Именно там, в замке Окс, где большое число отставных наложников прозябало в бездействии, не посещаемое ни одной из хозяек, для обеих женщин ковались узы. Тройная цепь связала Лулу Марципарину Бианку с посланником Чичеро, цепь одинарная, но немногим менее прочная соединила одноглазого Дулдокравна с её подругой. Что и говорить, опасный опыт. Но в те дни он казался таким изящным выходом из запутанного положения.
* * *
А потом идиллия резко закончилась. У Чичеро нашлись другие дела, кроме как миловаться с невестой. Нашлись даже раньше, чем подошёл оговоренный срок его возвращения в тюремный замок Плюста. Всё-таки, любой посланник Смерти, он первым делом посланник Смерти, ну а девушки — потом, в свободное время.
Выяснилось, что посланнику во что бы то не стало надо собрать и завезти в Цанц тени мёртвых крестьян. И даже если Плюст его всё равно не отпустит, отлынивать от дела не след. Зачем? Наверное, для очистки рыцарской совести. Мол, «он старался». А значит, радостные минуты, часы и дни общения с любимой надо принести в жертву — чему? Посещению окрестных великанских замков.
Как же не навестить великана Ногера в замке Батурм? А Югера в замке Гарм? У обоих ведь мёртвых крестьян куры не коюют…
А после того — едва попрощавшись с любимой в замке Окс, и даже в уме не взвесив счастливую возможность преступить клятву — лететь, подобно крылатому абалонскому скакуну, скорее в родную тюремную камеру. Чтобы занять в той камере самое лучшее, самоё тёплое, самое устойчивое место.
Чичеро поступил по-рыцарски — очень может быть. Но и глупо, и жестоко, и смертельно обидно для трогательной и ранимой души его невесты Марципарины.
И скажите потом, что Чичеро не нуждался в футляре. Нет же, нуждался — без футляра таким нельзя! И эту свою нужду воплощал при первой возможности. Воплощал, только бы сбежать от счастья с Марципариной в очередную свою тюрьму!
Только и разницы между тюрьмами Чичеро, что в размерах. Замок, он всё же малость покрупней сундука будет. И ещё в сундуке не отбрешешься злою волею какого-нибудь там тюремщика Плюста.

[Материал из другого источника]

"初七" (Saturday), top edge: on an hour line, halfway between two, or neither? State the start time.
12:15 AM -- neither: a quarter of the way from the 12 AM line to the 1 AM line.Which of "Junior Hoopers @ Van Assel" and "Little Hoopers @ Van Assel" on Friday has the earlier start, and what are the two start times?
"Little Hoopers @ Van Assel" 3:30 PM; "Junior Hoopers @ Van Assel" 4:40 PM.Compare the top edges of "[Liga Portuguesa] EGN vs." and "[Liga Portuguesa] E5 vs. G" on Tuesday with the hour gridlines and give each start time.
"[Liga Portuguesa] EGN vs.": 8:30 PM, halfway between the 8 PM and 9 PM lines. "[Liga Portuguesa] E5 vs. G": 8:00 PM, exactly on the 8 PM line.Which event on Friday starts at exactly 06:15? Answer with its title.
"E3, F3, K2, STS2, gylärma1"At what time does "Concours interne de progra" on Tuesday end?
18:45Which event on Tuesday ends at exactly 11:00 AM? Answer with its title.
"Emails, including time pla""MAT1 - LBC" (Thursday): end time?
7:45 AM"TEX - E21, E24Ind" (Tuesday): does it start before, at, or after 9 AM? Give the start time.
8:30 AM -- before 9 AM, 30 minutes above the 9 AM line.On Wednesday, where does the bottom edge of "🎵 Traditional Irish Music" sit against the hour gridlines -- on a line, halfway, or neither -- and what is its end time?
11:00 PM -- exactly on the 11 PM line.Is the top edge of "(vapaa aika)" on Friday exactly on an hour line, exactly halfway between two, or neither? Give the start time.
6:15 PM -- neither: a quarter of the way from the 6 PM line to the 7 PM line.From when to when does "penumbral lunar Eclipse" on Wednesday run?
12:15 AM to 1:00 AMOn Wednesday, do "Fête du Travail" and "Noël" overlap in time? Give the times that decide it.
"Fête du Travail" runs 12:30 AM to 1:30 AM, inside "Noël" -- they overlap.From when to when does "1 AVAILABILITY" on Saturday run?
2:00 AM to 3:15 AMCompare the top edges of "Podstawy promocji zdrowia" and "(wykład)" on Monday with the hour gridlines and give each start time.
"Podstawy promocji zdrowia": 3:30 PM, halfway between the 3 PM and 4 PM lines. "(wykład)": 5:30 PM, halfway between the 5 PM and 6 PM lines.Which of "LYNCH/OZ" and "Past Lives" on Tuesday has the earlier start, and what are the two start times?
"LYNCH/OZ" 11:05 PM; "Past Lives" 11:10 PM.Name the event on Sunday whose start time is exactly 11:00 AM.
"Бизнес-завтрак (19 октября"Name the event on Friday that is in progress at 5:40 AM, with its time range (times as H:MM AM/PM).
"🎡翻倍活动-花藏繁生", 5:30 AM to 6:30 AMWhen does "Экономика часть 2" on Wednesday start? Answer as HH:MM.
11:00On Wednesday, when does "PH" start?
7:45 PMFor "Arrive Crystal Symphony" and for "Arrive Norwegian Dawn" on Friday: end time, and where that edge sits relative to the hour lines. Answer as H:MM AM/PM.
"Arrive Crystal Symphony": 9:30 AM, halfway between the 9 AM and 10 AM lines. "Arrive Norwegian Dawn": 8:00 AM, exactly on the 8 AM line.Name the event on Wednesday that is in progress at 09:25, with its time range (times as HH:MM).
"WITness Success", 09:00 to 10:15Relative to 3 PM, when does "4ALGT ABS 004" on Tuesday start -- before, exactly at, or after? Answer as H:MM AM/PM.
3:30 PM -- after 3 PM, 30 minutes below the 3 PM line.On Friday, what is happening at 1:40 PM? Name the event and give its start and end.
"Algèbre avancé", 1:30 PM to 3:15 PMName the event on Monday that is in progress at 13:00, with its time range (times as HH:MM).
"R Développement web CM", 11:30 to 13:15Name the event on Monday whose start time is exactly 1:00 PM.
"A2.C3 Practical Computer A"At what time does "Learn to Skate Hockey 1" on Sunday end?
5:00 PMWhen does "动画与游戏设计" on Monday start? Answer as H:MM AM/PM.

Сам провинился, сам поклялся искупить, сам себя засадил. Сам разбил невестино сердце.
Глава 8. Прелесть разнообразия
После долгой череды некрократических проповедей и молитв за семью десятками самых дорогих гостей Цига зашли специальные служительницы и отвели в трапезную залу, расположенную в подвальном этаже собора. Как и следовало надеяться, Оксоляна тоже удостоилась чести. Единственная посетительница ложи «для принцесс» — шутка ли!
Гостей усадили за длинный стол, крытый праздничной чёрной скатертью и уставленный дорогими яствами исподнего мира — «пищей мёртвых». Как верно предсказал Карамуф, здесь были могильные черви в лимонном соусе, запечённые в собственном соку личинки бабочек моли, хорошо проваренные чёртовы огурцы.
Во главе стола уселась сама Ангелоликая. Ну, или один из её ангельских ликов — Оксоляна их пока что не различала. Хвост стола подковообразно изгибался, и в центре изгиба на невысоком постаменте помещалась выточенная из тёмного камня скульптура — задумчиво сидящий на стуле мужчина с отбитым носом.